[RECORDED INFORMATION — start]

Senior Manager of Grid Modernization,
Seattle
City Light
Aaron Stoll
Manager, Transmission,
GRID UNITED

[RECORDED INFORMATION — finish]
[RECORDED INFORMATION — start]

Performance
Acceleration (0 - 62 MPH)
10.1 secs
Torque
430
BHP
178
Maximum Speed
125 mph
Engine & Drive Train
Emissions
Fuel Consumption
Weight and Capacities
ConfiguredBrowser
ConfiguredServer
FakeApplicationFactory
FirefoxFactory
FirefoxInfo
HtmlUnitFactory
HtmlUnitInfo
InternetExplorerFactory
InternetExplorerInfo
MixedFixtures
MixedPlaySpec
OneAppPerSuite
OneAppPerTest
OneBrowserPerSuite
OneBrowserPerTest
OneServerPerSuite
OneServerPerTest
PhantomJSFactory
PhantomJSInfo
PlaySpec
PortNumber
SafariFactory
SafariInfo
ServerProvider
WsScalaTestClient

[RECORDED INFORMATION — finish]
[RECORDED INFORMATION — start]

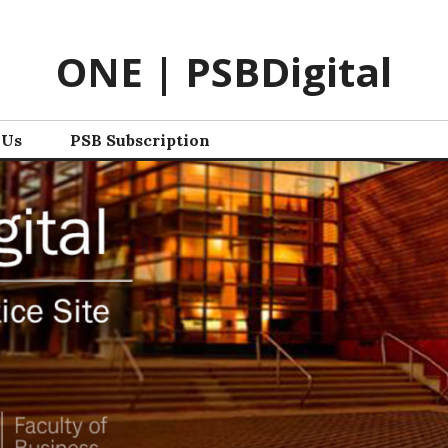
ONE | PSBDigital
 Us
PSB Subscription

[RECORDED INFORMATION — finish]

• EXERCISE REQUIREMENTS
How many lines in the data above contain the word "Manager" with matching case? Reply with the number only.

• OUTPUT BELOW
2